--- START ---

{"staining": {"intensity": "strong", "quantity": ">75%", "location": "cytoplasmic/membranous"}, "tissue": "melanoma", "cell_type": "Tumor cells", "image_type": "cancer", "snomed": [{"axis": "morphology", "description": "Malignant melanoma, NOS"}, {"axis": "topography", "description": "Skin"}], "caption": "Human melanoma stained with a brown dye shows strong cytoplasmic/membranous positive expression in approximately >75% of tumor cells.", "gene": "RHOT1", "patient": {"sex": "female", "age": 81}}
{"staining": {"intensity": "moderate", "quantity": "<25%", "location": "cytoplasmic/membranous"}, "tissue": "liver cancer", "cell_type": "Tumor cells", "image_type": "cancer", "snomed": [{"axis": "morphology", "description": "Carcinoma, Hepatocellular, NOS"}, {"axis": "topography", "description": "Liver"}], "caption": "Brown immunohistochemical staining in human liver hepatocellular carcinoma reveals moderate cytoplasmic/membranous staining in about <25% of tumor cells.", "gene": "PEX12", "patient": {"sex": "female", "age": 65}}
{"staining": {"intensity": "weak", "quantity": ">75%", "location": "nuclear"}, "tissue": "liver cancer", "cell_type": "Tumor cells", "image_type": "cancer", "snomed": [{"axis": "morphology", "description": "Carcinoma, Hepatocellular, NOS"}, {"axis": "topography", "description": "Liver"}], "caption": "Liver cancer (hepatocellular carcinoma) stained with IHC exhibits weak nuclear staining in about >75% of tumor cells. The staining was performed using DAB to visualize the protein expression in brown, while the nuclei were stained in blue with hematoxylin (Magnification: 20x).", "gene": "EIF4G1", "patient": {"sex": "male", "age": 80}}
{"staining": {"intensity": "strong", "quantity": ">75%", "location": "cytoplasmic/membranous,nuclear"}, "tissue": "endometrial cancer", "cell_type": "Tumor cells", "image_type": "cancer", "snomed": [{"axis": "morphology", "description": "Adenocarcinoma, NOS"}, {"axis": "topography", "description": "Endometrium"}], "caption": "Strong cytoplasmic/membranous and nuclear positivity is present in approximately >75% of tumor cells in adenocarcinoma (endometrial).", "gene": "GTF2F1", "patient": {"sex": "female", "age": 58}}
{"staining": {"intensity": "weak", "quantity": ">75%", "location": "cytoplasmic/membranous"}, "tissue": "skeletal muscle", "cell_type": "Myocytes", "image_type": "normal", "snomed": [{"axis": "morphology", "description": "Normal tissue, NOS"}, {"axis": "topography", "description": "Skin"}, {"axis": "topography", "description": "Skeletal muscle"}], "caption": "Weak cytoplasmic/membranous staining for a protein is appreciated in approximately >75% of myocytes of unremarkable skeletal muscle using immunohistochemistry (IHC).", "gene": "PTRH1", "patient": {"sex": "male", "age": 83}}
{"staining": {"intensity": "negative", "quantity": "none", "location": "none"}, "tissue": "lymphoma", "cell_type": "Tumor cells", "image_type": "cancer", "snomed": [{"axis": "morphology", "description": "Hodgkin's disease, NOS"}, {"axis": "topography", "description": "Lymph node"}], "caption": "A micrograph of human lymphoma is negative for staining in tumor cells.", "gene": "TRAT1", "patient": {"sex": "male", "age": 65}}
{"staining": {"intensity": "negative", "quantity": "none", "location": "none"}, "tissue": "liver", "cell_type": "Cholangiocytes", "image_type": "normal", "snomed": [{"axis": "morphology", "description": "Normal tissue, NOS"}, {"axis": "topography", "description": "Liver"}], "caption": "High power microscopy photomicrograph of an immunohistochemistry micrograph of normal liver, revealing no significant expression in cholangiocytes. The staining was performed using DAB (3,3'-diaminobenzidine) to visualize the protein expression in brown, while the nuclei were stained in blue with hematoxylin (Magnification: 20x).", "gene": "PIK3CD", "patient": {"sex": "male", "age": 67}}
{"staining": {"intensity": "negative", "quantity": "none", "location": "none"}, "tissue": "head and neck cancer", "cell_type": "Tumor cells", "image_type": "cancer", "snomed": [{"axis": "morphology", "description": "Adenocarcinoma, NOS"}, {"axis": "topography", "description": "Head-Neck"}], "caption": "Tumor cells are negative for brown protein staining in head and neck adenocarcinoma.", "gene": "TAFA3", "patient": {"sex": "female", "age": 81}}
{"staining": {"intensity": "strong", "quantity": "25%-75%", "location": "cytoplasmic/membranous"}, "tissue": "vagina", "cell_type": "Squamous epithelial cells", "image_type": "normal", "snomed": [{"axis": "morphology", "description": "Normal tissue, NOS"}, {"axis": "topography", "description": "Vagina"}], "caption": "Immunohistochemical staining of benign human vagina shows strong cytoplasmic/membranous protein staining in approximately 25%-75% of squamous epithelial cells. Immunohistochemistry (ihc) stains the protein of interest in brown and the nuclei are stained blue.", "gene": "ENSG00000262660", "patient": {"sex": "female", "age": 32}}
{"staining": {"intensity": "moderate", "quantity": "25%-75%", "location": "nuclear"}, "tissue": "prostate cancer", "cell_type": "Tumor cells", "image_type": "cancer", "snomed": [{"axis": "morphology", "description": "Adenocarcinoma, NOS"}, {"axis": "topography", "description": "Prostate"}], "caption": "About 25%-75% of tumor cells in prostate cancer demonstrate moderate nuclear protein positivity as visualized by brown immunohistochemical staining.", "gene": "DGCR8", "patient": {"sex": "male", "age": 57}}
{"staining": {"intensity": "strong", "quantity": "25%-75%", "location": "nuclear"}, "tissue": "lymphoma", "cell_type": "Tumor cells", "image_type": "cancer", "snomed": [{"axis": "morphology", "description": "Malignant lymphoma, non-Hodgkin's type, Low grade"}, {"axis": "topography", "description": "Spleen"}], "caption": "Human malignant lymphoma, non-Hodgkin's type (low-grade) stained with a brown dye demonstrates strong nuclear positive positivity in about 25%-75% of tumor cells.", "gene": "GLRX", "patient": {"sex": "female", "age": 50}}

--- END ---

* _Aim of the exercise_: Using the entries above, print each one again without any alteration.

* _Task output_:
{"staining": {"intensity": "strong", "quantity": ">75%", "location": "cytoplasmic/membranous"}, "tissue": "melanoma", "cell_type": "Tumor cells", "image_type": "cancer", "snomed": [{"axis": "morphology", "description": "Malignant melanoma, NOS"}, {"axis": "topography", "description": "Skin"}], "caption": "Human melanoma stained with a brown dye shows strong cytoplasmic/membranous positive expression in approximately >75% of tumor cells.", "gene": "RHOT1", "patient": {"sex": "female", "age": 81}}
{"staining": {"intensity": "moderate", "quantity": "<25%", "location": "cytoplasmic/membranous"}, "tissue": "liver cancer", "cell_type": "Tumor cells", "image_type": "cancer", "snomed": [{"axis": "morphology", "description": "Carcinoma, Hepatocellular, NOS"}, {"axis": "topography", "description": "Liver"}], "caption": "Brown immunohistochemical staining in human liver hepatocellular carcinoma reveals moderate cytoplasmic/membranous staining in about <25% of tumor cells.", "gene": "PEX12", "patient": {"sex": "female", "age": 65}}
{"staining": {"intensity": "weak", "quantity": ">75%", "location": "nuclear"}, "tissue": "liver cancer", "cell_type": "Tumor cells", "image_type": "cancer", "snomed": [{"axis": "morphology", "description": "Carcinoma, Hepatocellular, NOS"}, {"axis": "topography", "description": "Liver"}], "caption": "Liver cancer (hepatocellular carcinoma) stained with IHC exhibits weak nuclear staining in about >75% of tumor cells. The staining was performed using DAB to visualize the protein expression in brown, while the nuclei were stained in blue with hematoxylin (Magnification: 20x).", "gene": "EIF4G1", "patient": {"sex": "male", "age": 80}}
{"staining": {"intensity": "strong", "quantity": ">75%", "location": "cytoplasmic/membranous,nuclear"}, "tissue": "endometrial cancer", "cell_type": "Tumor cells", "image_type": "cancer", "snomed": [{"axis": "morphology", "description": "Adenocarcinoma, NOS"}, {"axis": "topography", "description": "Endometrium"}], "caption": "Strong cytoplasmic/membranous and nuclear positivity is present in approximately >75% of tumor cells in adenocarcinoma (endometrial).", "gene": "GTF2F1", "patient": {"sex": "female", "age": 58}}
{"staining": {"intensity": "weak", "quantity": ">75%", "location": "cytoplasmic/membranous"}, "tissue": "skeletal muscle", "cell_type": "Myocytes", "image_type": "normal", "snomed": [{"axis": "morphology", "description": "Normal tissue, NOS"}, {"axis": "topography", "description": "Skin"}, {"axis": "topography", "description": "Skeletal muscle"}], "caption": "Weak cytoplasmic/membranous staining for a protein is appreciated in approximately >75% of myocytes of unremarkable skeletal muscle using immunohistochemistry (IHC).", "gene": "PTRH1", "patient": {"sex": "male", "age": 83}}
{"staining": {"intensity": "negative", "quantity": "none", "location": "none"}, "tissue": "lymphoma", "cell_type": "Tumor cells", "image_type": "cancer", "snomed": [{"axis": "morphology", "description": "Hodgkin's disease, NOS"}, {"axis": "topography", "description": "Lymph node"}], "caption": "A micrograph of human lymphoma is negative for staining in tumor cells.", "gene": "TRAT1", "patient": {"sex": "male", "age": 65}}
{"staining": {"intensity": "negative", "quantity": "none", "location": "none"}, "tissue": "liver", "cell_type": "Cholangiocytes", "image_type": "normal", "snomed": [{"axis": "morphology", "description": "Normal tissue, NOS"}, {"axis": "topography", "description": "Liver"}], "caption": "High power microscopy photomicrograph of an immunohistochemistry micrograph of normal liver, revealing no significant expression in cholangiocytes. The staining was performed using DAB (3,3'-diaminobenzidine) to visualize the protein expression in brown, while the nuclei were stained in blue with hematoxylin (Magnification: 20x).", "gene": "PIK3CD", "patient": {"sex": "male", "age": 67}}
{"staining": {"intensity": "negative", "quantity": "none", "location": "none"}, "tissue": "head and neck cancer", "cell_type": "Tumor cells", "image_type": "cancer", "snomed": [{"axis": "morphology", "description": "Adenocarcinoma, NOS"}, {"axis": "topography", "description": "Head-Neck"}], "caption": "Tumor cells are negative for brown protein staining in head and neck adenocarcinoma.", "gene": "TAFA3", "patient": {"sex": "female", "age": 81}}
{"staining": {"intensity": "strong", "quantity": "25%-75%", "location": "cytoplasmic/membranous"}, "tissue": "vagina", "cell_type": "Squamous epithelial cells", "image_type": "normal", "snomed": [{"axis": "morphology", "description": "Normal tissue, NOS"}, {"axis": "topography", "description": "Vagina"}], "caption": "Immunohistochemical staining of benign human vagina shows strong cytoplasmic/membranous protein staining in approximately 25%-75% of squamous epithelial cells. Immunohistochemistry (ihc) stains the protein of interest in brown and the nuclei are stained blue.", "gene": "ENSG00000262660", "patient": {"sex": "female", "age": 32}}
{"staining": {"intensity": "moderate", "quantity": "25%-75%", "location": "nuclear"}, "tissue": "prostate cancer", "cell_type": "Tumor cells", "image_type": "cancer", "snomed": [{"axis": "morphology", "description": "Adenocarcinoma, NOS"}, {"axis": "topography", "description": "Prostate"}], "caption": "About 25%-75% of tumor cells in prostate cancer demonstrate moderate nuclear protein positivity as visualized by brown immunohistochemical staining.", "gene": "DGCR8", "patient": {"sex": "male", "age": 57}}
{"staining": {"intensity": "strong", "quantity": "25%-75%", "location": "nuclear"}, "tissue": "lymphoma", "cell_type": "Tumor cells", "image_type": "cancer", "snomed": [{"axis": "morphology", "description": "Malignant lymphoma, non-Hodgkin's type, Low grade"}, {"axis": "topography", "description": "Spleen"}], "caption": "Human malignant lymphoma, non-Hodgkin's type (low-grade) stained with a brown dye demonstrates strong nuclear positive positivity in about 25%-75% of tumor cells.", "gene": "GLRX", "patient": {"sex": "female", "age": 50}}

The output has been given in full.